BEGIN Data to examine
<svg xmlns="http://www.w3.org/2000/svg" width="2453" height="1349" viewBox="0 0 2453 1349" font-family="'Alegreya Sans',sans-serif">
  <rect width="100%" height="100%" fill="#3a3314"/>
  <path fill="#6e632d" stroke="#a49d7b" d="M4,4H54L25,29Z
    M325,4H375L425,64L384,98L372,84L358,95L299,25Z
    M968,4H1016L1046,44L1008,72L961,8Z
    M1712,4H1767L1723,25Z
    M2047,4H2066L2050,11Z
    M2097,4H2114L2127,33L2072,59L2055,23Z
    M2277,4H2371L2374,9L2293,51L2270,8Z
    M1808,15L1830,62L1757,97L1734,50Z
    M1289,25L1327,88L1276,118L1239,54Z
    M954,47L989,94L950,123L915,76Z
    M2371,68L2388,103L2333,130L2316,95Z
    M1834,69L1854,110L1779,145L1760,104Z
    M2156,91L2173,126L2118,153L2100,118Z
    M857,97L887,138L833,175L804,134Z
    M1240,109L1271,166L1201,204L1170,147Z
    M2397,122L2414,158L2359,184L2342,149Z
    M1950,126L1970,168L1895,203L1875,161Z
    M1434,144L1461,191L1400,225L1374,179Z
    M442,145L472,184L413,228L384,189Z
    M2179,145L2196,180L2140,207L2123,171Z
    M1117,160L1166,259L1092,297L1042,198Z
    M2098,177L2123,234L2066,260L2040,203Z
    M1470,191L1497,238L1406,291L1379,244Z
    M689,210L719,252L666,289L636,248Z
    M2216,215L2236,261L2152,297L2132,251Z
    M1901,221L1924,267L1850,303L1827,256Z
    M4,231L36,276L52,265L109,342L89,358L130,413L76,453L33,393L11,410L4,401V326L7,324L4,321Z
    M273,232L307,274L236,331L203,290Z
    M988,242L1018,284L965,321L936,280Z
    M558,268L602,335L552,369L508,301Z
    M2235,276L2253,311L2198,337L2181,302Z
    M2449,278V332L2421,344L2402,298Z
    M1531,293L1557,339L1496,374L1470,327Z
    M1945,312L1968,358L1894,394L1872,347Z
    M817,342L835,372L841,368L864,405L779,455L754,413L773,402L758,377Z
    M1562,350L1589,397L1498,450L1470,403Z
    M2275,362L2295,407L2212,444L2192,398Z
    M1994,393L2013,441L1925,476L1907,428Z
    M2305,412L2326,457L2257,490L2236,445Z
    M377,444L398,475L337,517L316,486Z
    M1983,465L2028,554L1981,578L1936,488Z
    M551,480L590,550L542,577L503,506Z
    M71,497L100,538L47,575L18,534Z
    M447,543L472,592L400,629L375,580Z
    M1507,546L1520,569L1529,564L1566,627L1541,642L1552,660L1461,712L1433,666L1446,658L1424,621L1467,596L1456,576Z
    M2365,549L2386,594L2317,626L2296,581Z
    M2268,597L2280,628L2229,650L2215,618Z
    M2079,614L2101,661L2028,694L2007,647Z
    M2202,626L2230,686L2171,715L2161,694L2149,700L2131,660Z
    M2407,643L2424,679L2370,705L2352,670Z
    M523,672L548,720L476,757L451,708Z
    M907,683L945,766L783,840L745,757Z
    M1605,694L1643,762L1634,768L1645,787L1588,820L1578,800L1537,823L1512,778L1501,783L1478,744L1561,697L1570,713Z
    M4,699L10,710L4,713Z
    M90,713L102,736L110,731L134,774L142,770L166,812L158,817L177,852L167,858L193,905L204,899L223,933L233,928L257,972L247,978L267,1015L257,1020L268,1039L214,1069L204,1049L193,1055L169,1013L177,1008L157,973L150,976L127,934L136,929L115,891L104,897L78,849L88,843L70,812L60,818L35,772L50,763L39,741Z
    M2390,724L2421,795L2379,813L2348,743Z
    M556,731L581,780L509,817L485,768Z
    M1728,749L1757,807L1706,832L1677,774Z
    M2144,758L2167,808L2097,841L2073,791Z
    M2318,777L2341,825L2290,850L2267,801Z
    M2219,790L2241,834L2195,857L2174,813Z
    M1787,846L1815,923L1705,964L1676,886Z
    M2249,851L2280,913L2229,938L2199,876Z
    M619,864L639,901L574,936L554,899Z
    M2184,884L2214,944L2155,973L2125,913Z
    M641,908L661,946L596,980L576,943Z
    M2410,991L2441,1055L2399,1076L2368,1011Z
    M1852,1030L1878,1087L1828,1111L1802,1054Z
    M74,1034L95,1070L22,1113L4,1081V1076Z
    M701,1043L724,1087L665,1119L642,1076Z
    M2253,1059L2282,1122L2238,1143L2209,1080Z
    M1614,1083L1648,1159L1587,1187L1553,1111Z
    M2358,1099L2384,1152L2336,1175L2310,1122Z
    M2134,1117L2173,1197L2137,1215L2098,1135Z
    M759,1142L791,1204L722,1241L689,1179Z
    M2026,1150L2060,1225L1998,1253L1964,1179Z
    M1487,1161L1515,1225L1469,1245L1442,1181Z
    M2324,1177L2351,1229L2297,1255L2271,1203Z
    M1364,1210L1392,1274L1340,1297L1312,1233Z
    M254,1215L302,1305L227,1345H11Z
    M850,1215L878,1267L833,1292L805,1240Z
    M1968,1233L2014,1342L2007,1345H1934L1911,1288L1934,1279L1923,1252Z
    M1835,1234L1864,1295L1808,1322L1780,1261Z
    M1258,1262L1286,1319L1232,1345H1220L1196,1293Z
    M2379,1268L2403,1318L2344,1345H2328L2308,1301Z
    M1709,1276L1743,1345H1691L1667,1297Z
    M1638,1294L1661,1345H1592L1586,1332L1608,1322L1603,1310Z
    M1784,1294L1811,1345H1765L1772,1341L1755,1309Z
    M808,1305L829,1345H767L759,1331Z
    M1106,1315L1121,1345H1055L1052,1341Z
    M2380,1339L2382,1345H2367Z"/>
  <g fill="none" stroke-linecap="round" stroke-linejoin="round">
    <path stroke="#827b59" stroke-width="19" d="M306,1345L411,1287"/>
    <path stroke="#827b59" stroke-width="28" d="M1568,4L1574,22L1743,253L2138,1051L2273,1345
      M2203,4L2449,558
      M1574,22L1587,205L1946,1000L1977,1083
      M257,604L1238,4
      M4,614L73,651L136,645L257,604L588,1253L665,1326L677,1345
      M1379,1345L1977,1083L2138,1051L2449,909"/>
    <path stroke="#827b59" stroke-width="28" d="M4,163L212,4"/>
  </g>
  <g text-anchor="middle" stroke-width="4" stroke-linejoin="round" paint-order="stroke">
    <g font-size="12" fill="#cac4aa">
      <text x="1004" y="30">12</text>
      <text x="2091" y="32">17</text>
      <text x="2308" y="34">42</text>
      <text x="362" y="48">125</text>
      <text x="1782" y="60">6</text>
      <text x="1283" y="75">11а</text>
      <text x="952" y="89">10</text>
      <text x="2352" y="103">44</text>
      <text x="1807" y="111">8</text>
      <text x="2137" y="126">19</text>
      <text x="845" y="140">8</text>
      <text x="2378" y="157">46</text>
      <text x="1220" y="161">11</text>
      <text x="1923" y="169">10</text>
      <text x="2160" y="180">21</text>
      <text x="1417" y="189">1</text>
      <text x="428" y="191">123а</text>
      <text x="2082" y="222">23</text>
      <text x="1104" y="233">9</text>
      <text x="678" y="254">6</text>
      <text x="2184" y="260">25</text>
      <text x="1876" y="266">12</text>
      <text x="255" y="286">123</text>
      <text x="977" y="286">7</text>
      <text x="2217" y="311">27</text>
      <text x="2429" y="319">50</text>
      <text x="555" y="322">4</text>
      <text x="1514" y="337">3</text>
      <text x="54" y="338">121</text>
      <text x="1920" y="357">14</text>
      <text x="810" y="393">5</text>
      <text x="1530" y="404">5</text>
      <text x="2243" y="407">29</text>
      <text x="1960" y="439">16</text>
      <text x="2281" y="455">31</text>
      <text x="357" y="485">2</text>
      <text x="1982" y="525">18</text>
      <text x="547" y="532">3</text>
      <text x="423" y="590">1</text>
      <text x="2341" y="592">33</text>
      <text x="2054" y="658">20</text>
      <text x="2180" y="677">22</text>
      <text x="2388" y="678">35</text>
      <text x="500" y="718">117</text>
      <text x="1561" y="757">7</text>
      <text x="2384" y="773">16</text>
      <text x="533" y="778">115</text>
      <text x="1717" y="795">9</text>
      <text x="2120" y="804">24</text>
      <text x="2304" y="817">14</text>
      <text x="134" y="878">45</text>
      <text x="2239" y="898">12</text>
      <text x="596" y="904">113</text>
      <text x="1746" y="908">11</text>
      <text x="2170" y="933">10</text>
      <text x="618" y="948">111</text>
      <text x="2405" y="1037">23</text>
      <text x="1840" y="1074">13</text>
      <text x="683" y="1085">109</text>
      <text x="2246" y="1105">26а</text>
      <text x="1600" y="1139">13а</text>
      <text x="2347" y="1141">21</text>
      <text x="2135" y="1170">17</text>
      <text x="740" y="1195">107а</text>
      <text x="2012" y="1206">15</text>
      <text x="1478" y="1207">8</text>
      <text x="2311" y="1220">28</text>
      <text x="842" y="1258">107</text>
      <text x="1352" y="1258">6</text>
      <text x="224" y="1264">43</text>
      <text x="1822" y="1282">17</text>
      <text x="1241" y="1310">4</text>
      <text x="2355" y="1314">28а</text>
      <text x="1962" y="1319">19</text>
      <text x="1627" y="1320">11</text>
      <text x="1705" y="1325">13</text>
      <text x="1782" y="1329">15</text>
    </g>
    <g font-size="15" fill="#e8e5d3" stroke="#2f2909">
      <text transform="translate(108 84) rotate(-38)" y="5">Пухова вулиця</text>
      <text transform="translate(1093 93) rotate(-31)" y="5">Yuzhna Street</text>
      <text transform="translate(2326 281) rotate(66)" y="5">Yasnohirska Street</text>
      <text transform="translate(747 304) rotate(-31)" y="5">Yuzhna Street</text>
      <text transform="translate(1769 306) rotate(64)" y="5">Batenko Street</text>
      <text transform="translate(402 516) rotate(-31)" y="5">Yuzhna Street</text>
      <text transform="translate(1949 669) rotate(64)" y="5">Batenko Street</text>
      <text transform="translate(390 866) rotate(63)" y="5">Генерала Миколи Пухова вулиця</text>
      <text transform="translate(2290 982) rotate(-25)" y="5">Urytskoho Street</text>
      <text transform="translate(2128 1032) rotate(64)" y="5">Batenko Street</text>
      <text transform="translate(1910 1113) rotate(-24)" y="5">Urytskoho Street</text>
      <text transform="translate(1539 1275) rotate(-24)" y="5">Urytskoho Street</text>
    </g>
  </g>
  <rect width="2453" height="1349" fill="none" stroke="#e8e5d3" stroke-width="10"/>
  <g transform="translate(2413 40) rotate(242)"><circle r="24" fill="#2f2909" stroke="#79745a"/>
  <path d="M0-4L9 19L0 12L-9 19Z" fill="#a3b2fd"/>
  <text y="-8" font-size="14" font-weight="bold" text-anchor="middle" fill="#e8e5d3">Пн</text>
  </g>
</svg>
END Data to examine
### Problem to solve
Copy here each line of the preceding records with "round" in it.

### Answer to this task
  <g fill="none" stroke-linecap="round" stroke-linejoin="round">
  <g text-anchor="middle" stroke-width="4" stroke-linejoin="round" paint-order="stroke">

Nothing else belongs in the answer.